#### GEGEBENE DATEN ####
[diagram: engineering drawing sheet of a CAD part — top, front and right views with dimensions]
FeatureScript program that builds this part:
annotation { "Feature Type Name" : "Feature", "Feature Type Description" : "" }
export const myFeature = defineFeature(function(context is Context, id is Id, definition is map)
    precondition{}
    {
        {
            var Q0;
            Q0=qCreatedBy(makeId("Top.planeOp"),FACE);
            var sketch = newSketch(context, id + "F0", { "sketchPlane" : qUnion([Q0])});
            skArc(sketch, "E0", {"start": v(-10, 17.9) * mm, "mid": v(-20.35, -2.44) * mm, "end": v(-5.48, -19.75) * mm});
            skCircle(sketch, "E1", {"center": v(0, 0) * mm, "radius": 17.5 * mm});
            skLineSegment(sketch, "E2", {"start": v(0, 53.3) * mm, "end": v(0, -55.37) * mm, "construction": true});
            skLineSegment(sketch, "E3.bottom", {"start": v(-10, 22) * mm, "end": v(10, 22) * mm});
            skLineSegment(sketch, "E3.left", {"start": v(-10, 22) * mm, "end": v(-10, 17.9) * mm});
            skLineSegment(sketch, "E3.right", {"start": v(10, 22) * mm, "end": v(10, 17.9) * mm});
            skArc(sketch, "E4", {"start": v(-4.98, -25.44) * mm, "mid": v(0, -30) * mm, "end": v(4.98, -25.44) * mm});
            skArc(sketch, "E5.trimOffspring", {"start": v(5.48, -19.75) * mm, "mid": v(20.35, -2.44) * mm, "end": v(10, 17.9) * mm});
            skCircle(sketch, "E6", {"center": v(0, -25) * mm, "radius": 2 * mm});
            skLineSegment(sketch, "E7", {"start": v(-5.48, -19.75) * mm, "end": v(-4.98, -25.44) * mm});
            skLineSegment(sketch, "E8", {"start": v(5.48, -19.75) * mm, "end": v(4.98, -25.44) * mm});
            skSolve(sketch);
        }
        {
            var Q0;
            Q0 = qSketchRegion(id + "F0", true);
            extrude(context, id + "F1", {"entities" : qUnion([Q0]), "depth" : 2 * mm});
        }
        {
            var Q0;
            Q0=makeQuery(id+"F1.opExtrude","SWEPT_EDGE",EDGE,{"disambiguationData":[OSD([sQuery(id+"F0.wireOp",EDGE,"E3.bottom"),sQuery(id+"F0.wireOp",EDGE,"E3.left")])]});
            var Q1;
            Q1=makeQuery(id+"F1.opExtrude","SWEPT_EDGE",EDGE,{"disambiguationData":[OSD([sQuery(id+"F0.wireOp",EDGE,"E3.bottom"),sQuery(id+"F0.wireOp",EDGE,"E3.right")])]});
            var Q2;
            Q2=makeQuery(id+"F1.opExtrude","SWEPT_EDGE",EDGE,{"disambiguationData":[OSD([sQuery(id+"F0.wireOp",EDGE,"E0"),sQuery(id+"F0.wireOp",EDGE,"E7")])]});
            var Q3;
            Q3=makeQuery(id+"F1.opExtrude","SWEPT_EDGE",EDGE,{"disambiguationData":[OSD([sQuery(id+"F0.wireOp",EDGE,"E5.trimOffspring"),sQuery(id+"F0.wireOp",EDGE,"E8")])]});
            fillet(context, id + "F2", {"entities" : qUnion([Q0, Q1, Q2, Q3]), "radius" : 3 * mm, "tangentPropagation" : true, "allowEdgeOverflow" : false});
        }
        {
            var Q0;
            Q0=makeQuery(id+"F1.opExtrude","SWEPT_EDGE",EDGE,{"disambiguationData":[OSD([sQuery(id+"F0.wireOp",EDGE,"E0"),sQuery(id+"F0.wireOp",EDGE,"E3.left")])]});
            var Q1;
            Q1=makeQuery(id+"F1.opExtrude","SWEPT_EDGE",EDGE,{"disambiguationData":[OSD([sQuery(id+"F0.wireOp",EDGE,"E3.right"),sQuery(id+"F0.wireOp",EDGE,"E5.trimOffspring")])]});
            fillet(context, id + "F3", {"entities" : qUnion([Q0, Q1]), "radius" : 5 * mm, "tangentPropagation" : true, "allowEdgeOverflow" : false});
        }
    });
####
• _AUFGABENSTELLUNG_: Entnimm den Daten oben jede Zeile, in der die Zeichenfolge „tangentPropagation“ vorkommt.

• _LÖSUNG_:
            fillet(context, id + "F2", {"entities" : qUnion([Q0, Q1, Q2, Q3]), "radius" : 3 * mm, "tangentPropagation" : true, "allowEdgeOverflow" : false});
            fillet(context, id + "F3", {"entities" : qUnion([Q0, Q1]), "radius" : 5 * mm, "tangentPropagation" : true, "allowEdgeOverflow" : false});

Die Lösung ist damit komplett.